§ **Exercise instructions**: The copy you return should hold only the lines from the top of the data below through the line with "Secondly, a strong", each duplicated exactly and with no pictures.

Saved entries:
==========
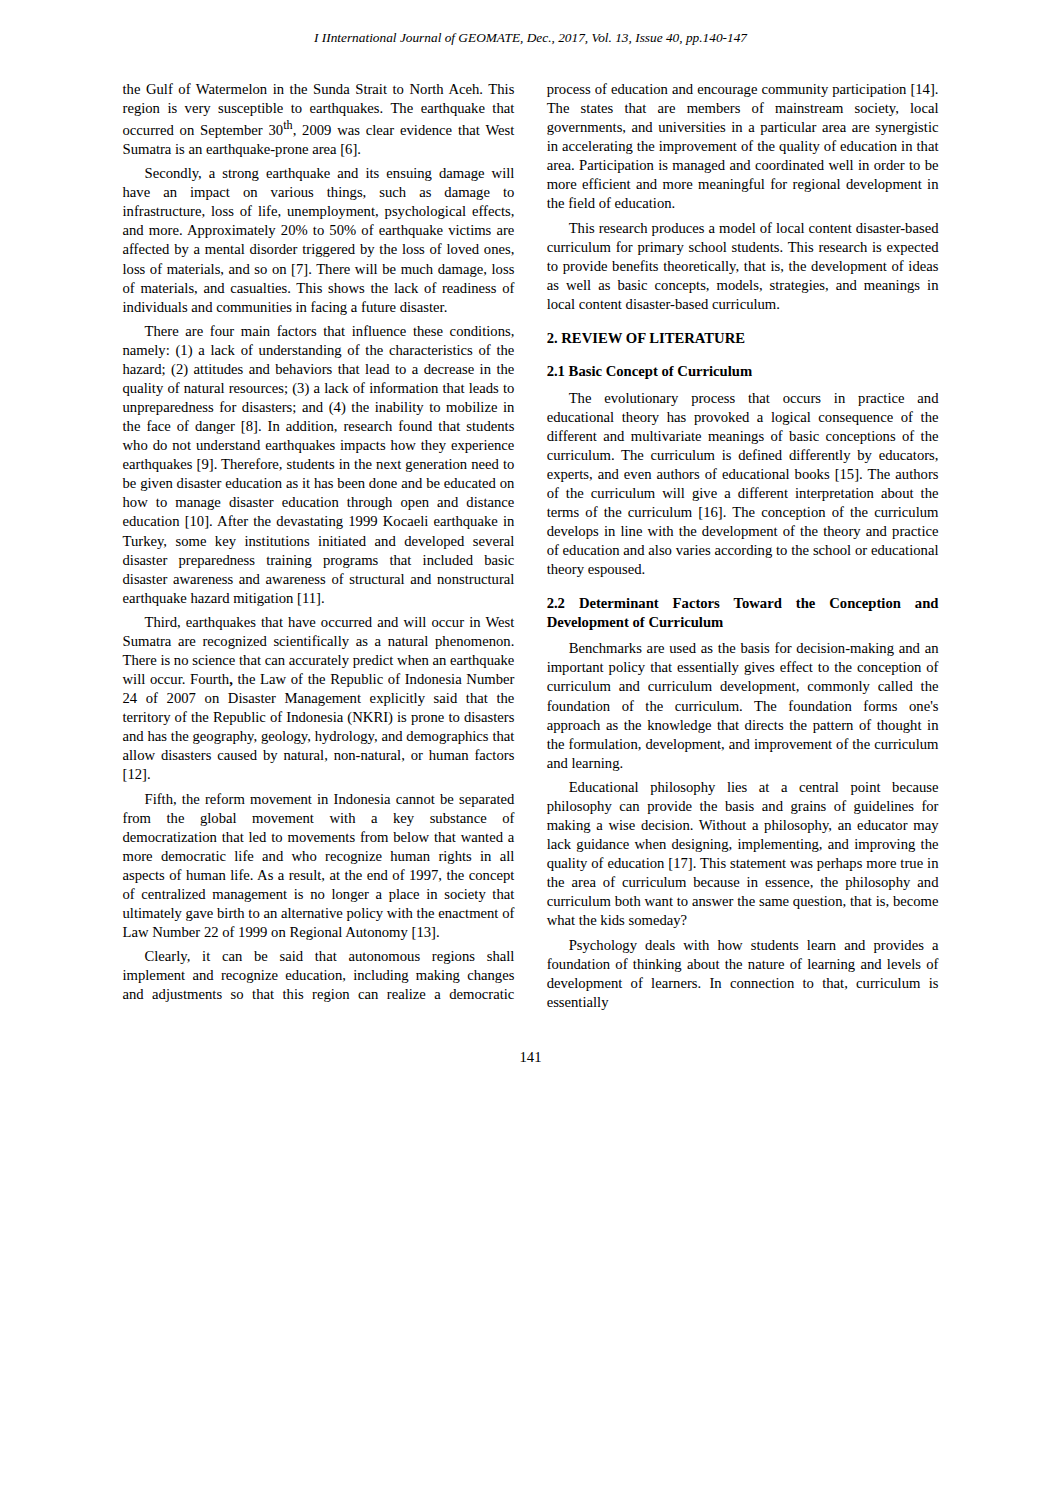I IInternational Journal of GEOMATE, Dec., 2017, Vol. 13, Issue 40, pp.140-147
the Gulf of Watermelon in the Sunda Strait to North Aceh. This region is very susceptible to earthquakes. The earthquake that occurred on September 30th, 2009 was clear evidence that West Sumatra is an earthquake-prone area [6].
Secondly, a strong earthquake and its ensuing damage will have an impact on various things, such as damage to infrastructure, loss of life, unemployment, psychological effects, and more. Approximately 20% to 50% of earthquake victims are affected by a mental disorder triggered by the loss of loved ones, loss of materials, and so on [7]. There will be much damage, loss of materials, and casualties. This shows the lack of readiness of individuals and communities in facing a future disaster.
There are four main factors that influence these conditions, namely: (1) a lack of understanding of the characteristics of the hazard; (2) attitudes and behaviors that lead to a decrease in the quality of natural resources; (3) a lack of information that leads to unpreparedness for disasters; and (4) the inability to mobilize in the face of danger [8]. In addition, research found that students who do not understand earthquakes impacts how they experience earthquakes [9]. Therefore, students in the next generation need to be given disaster education as it has been done and be educated on how to manage disaster education through open and distance education [10]. After the devastating 1999 Kocaeli earthquake in Turkey, some key institutions initiated and developed several disaster preparedness training programs that included basic disaster awareness and awareness of structural and nonstructural earthquake hazard mitigation [11].
Third, earthquakes that have occurred and will occur in West Sumatra are recognized scientifically as a natural phenomenon. There is no science that can accurately predict when an earthquake will occur. Fourth, the Law of the Republic of Indonesia Number 24 of 2007 on Disaster Management explicitly said that the territory of the Republic of Indonesia (NKRI) is prone to disasters and has the geography, geology, hydrology, and demographics that allow disasters caused by natural, non-natural, or human factors [12].
Fifth, the reform movement in Indonesia cannot be separated from the global movement with a key substance of democratization that led to movements from below that wanted a more democratic life and who recognize human rights in all aspects of human life. As a result, at the end of 1997, the concept of centralized management is no longer a place in society that ultimately gave birth to an alternative policy with the enactment of Law Number 22 of 1999 on Regional Autonomy [13].
Clearly, it can be said that autonomous regions shall implement and recognize education, including making changes and adjustments so that this region can realize a democratic process of education and encourage community participation [14]. The states that are members of mainstream society, local governments, and universities in a particular area are synergistic in accelerating the improvement of the quality of education in that area. Participation is managed and coordinated well in order to be more efficient and more meaningful for regional development in the field of education.
This research produces a model of local content disaster-based curriculum for primary school students. This research is expected to provide benefits theoretically, that is, the development of ideas as well as basic concepts, models, strategies, and meanings in local content disaster-based curriculum.
2. REVIEW OF LITERATURE
2.1 Basic Concept of Curriculum
The evolutionary process that occurs in practice and educational theory has provoked a logical consequence of the different and multivariate meanings of basic conceptions of the curriculum. The curriculum is defined differently by educators, experts, and even authors of educational books [15]. The authors of the curriculum will give a different interpretation about the terms of the curriculum [16]. The conception of the curriculum develops in line with the development of the theory and practice of education and also varies according to the school or educational theory espoused.
2.2 Determinant Factors Toward the Conception and Development of Curriculum
Benchmarks are used as the basis for decision-making and an important policy that essentially gives effect to the conception of curriculum and curriculum development, commonly called the foundation of the curriculum. The foundation forms one's approach as the knowledge that directs the pattern of thought in the formulation, development, and improvement of the curriculum and learning.
Educational philosophy lies at a central point because philosophy can provide the basis and grains of guidelines for making a wise decision. Without a philosophy, an educator may lack guidance when designing, implementing, and improving the quality of education [17]. This statement was perhaps more true in the area of curriculum because in essence, the philosophy and curriculum both want to answer the same question, that is, become what the kids someday?
Psychology deals with how students learn and provides a foundation of thinking about the nature of learning and levels of development of learners. In connection to that, curriculum is essentially
141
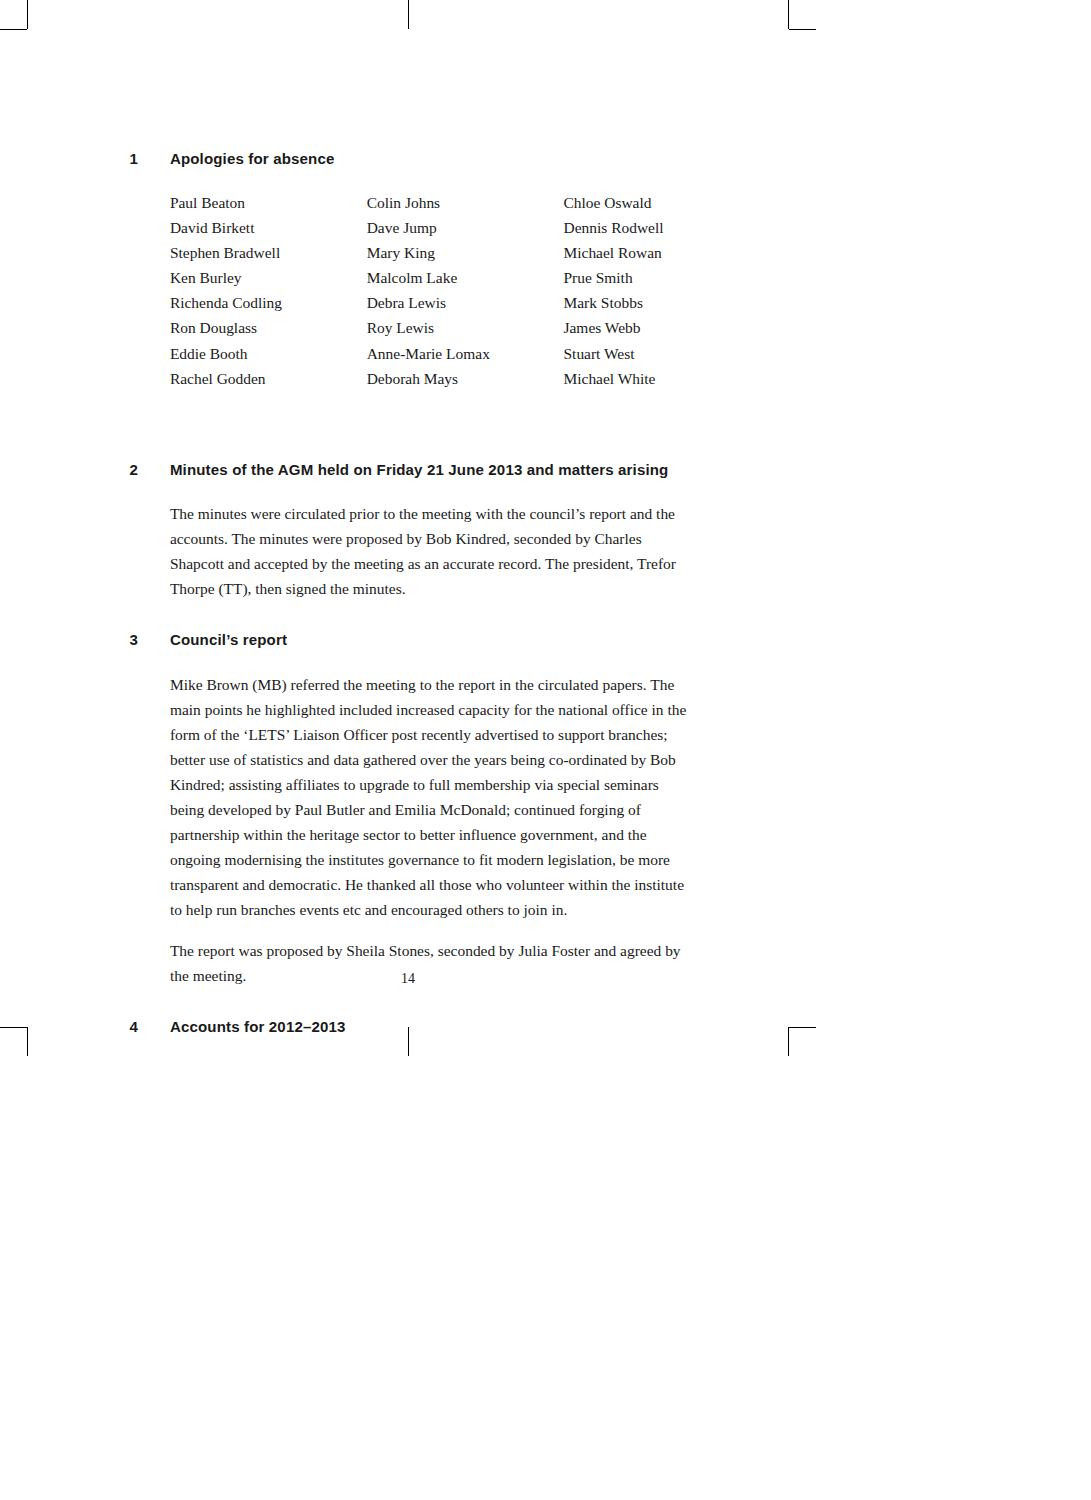1
Apologies for absence
Paul Beaton
David Birkett
Stephen Bradwell
Ken Burley
Richenda Codling
Ron Douglass
Eddie Booth
Rachel Godden
Colin Johns
Dave Jump
Mary King
Malcolm Lake
Debra Lewis
Roy Lewis
Anne-Marie Lomax
Deborah Mays
Chloe Oswald
Dennis Rodwell
Michael Rowan
Prue Smith
Mark Stobbs
James Webb
Stuart West
Michael White
2
Minutes of the AGM held on Friday 21 June 2013 and matters arising
The minutes were circulated prior to the meeting with the council’s report and the accounts. The minutes were proposed by Bob Kindred, seconded by Charles Shapcott and accepted by the meeting as an accurate record. The president, Trefor Thorpe (TT), then signed the minutes.
3
Council’s report
Mike Brown (MB) referred the meeting to the report in the circulated papers. The main points he highlighted included increased capacity for the national office in the form of the ‘LETS’ Liaison Officer post recently advertised to support branches; better use of statistics and data gathered over the years being co-ordinated by Bob Kindred; assisting affiliates to upgrade to full membership via special seminars being developed by Paul Butler and Emilia McDonald; continued forging of partnership within the heritage sector to better influence government, and the ongoing modernising the institutes governance to fit modern legislation, be more transparent and democratic. He thanked all those who volunteer within the institute to help run branches events etc and encouraged others to join in.
The report was proposed by Sheila Stones, seconded by Julia Foster and agreed by the meeting.
4
Accounts for 2012–2013
The treasurer, Richard Morrice (RM), introduced the accounts section of the papers. The full accounts were offered for examination in the papers but no requests were received. The institute’s finances continued to be healthy thanks to careful husbandry despite the downturn in the economy in recent years. The
14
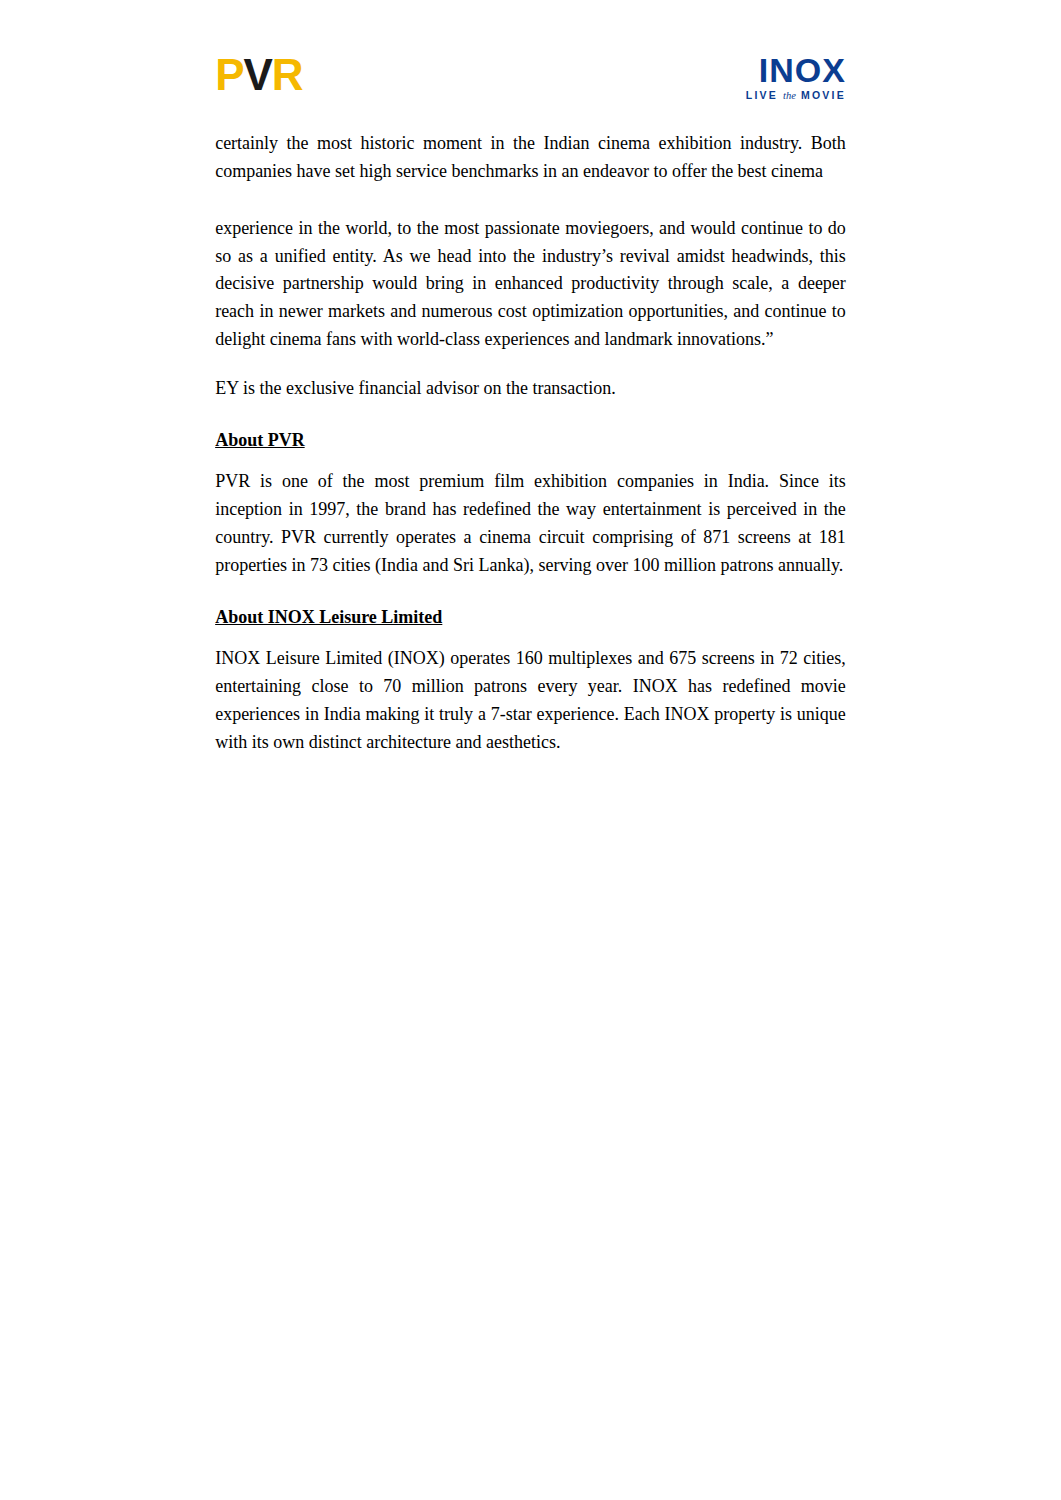PVR
INOX LIVE the MOVIE
certainly the most historic moment in the Indian cinema exhibition industry. Both companies have set high service benchmarks in an endeavor to offer the best cinema
experience in the world, to the most passionate moviegoers, and would continue to do so as a unified entity. As we head into the industry’s revival amidst headwinds, this decisive partnership would bring in enhanced productivity through scale, a deeper reach in newer markets and numerous cost optimization opportunities, and continue to delight cinema fans with world-class experiences and landmark innovations.”
EY is the exclusive financial advisor on the transaction.
About PVR
PVR is one of the most premium film exhibition companies in India. Since its inception in 1997, the brand has redefined the way entertainment is perceived in the country. PVR currently operates a cinema circuit comprising of 871 screens at 181 properties in 73 cities (India and Sri Lanka), serving over 100 million patrons annually.
About INOX Leisure Limited
INOX Leisure Limited (INOX) operates 160 multiplexes and 675 screens in 72 cities, entertaining close to 70 million patrons every year. INOX has redefined movie experiences in India making it truly a 7-star experience. Each INOX property is unique with its own distinct architecture and aesthetics.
==========
§ **Solution to this task**:
I IInternational Journal of GEOMATE, Dec., 2017, Vol. 13, Issue 40, pp.140-147
the Gulf of Watermelon in the Sunda Strait to North Aceh. This region is very susceptible to earthquakes. The earthquake that occurred on September 30th, 2009 was clear evidence that West Sumatra is an earthquake-prone area [6].
Secondly, a strong earthquake and its ensuing damage will have an impact on various things, such as damage to infrastructure, loss of life, unemployment, psychological effects, and more. Approximately 20% to 50% of earthquake victims are affected by a mental disorder triggered by the loss of loved ones, loss of materials, and so on [7]. There will be much damage, loss of materials, and casualties. This shows the lack of readiness of individuals and communities in facing a future disaster.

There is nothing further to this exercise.